The market for PPNs has existed since the late 80’s. It is a global market, but the focus seems to be on European banks (issuers) and brokers (arrangers). The US market is limited, primarily because of tax considerations in non-deferred accounts and onerous legal documentation requirements, since the structure includes a derivative.
Throughout the unpredictable and volatile market conditions that characterized the late 1990s and early 2000s, investors increasingly sought out new approaches to investing that offered both security and potential growth.
100% Principal Protection
A typical PPN could be a 3-5 year structure which tracks the performance of a basket of Asian stock market indices. At maturity, the return on the PPN will be the accumulated return on the basket. If the return on the basket is negative, the investor still receives 100% of his nominal investment (principal protection). This is possible because at issue the bulk of the investment is allocated to a zero-coupon bond and the rest is allocated to a derivative which tracks the performance of the indices. Over the life of the PPN, the part allocated to the zero-coupon bond grows enough to guarantee the repayment of 100% of principal.
High Growth Potential
The value of the derivative will generate the positive return at maturity, should the markets appreciate in value. The structure will typically generate 100% of the actual return of the linked asset (if positive). Sometimes we will accept a risk capped at 5-10% of nominal amount, in order to invest in a structure which yields 150-300% of the actual return of the linked asset.
Security and Liquidity
All the PPNs Nordica will consider for clients are:
1. Issued by large, well-known international banks which carry at least a single A credit rating.
2. Listed on a recognized stock exchange.
3. Liquid, with a possibility to sell at any time (not just at maturity)
4. Competitively priced with compelling terms of participation.

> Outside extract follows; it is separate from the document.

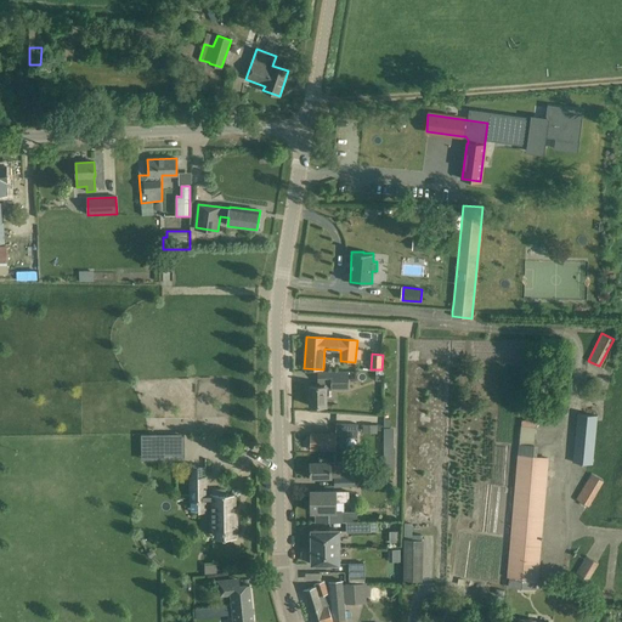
[(349,389),(349,378),(349,372),(317,373),(317,386),(309,386),(310,406),(326,406),(326,389),(349,389)]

Please note that the guarantee, offered by the issuing bank, is valid at maturity only. If an investor decides to sell in the secondary market, it will be done at a trade price, which may be higher or lower than the initial issue price.
Profit Lock-in Feature
Typically, Nordica will utilize the secondary market to lock in a profit, by selling a previously issued PPN and rolling the money into a new structure.
As an example, recently we sold a 5-year PPN linked to a basket of international stock market indices which had been issued by UBS during 2009, at a price of 130% of nominal investment. The money was rolled into a new, similar structure. This has created a floor at 130% of the original investment, since the new investment also carries 100% protection of nominal amount. The alternative was to wait up to 4 years on the original investment and, potentially, risk losing the 30% un-realized profit.

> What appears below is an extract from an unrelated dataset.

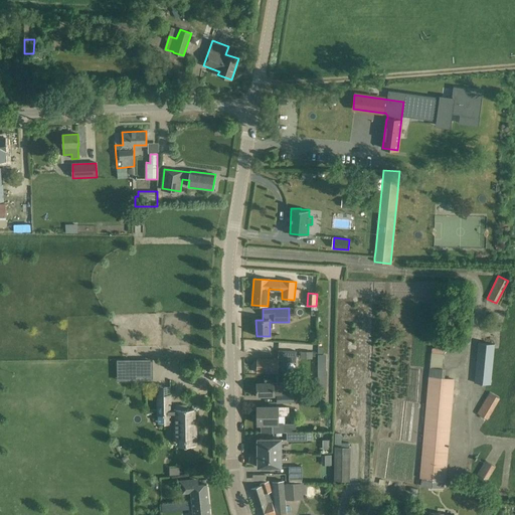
[(494,344),(478,343),(474,382),(490,384),(494,344)]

Personalized and Exclusive
Nordica is continuously invited to participate in offerings of publicly issued PPNs. In addition, we are able to shop around for terms on a proprietary “Nordica PPN”, whenever we decide to invest at least $3M at one time. Such a structure will of course still be issued by a single A rated bank and carry the same features as above. The advantage is that we are able to come up with a unique structure, to meet the individual needs and preferences of our clients, at that time.